» Text passage:
++++

Why is argon a noble gas given that the 3d subshell is still empty?
More generally, why is it that the filling of a p sub-shell makes an element noble rather than s, d, or f sub-shells, or completed n-levels?
Let's start with the prior that in a hydrogen atom the principle quantum number determines the energy – so maybe full shells correspond to noble gases.
Now, I understand that in helium the n=1 level is full, so it is a noble gas.
Then, beryllium has a full 2s subshell, but empty 2p, so it is a metal.
Neon has the n=2 level full, and is a noble gas.
Magnesium has a full 3s subshell, but not a full n=3 level and is a metal – so far so good.
But, oops, argon has full 3s and 3p subshells but empty 3d, yet it is a noble gas.
At this point we look at the aufbau principle and say "ah, your prior is no good, the 4s is lower energy than 3d, and this is the first time it has kicked in – so there you go".
But, as we continue down the periodic table there are more noble gasses and they happen only with the filling of a p subshell. Why is krypton noble, but not zinc? Even palladium cleanly fills n=4 up through 4d (with only 4f empty) but it is still not a noble gas. Ytterbium fills an f subshell for the first time and it isn't noble. What makes the filling of a p subshell so specially inert compared to s, d, and f subshells?
The aufbau principle does not explain this. Draw the classic "diagonal aufbau chart" and circle where the noble gasses are. It doesn't add any insight. Noble gasses only happen when you fill a p subshell. Why?
Edited to add: When an electron is promoted out of a two electron s-shell into an empty p-shell the spin will flip and energy is saved because of the Pauli exchange (two same spin electrons can avoid each other). The one remaining s electron, and the one new p electron benefit from each having a sub-shell to themselves – kinda a push vs. the s to p promotion. This, to me, intuitively explains why full s shells aren't noble.
User4552 points out that brute force calculation shows that energy gaps after a p shell is filled are large. But it doesn't help my intuition to just hear "the computer calculations reveal that …". So can anyone help with intuition on why full p-shells, rather that full d-shells, are noble?

++++

Rows from a collection:
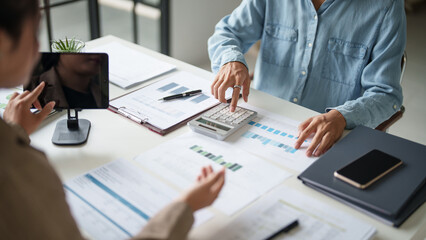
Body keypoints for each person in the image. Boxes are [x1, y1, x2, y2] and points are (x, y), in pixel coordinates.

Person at [0, 0, 225, 239]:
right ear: (3, 41)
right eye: (35, 33)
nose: (37, 48)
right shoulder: (18, 171)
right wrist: (185, 207)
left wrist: (15, 130)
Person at [208, 0, 406, 157]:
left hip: (326, 140)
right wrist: (231, 60)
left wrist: (342, 117)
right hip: (260, 122)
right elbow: (228, 32)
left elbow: (386, 94)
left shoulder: (386, 5)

++++

Reproduce the part of the passage on noble gases starting at "Edited to add: When" and ending at "shells aren't noble.".

Edited to add: When an electron is promoted out of a two electron s-shell into an empty p-shell the spin will flip and energy is saved because of the Pauli exchange (two same spin electrons can avoid each other). The one remaining s electron, and the one new p electron benefit from each having a sub-shell to themselves – kinda a push vs. the s to p promotion. This, to me, intuitively explains why full s shells aren't noble.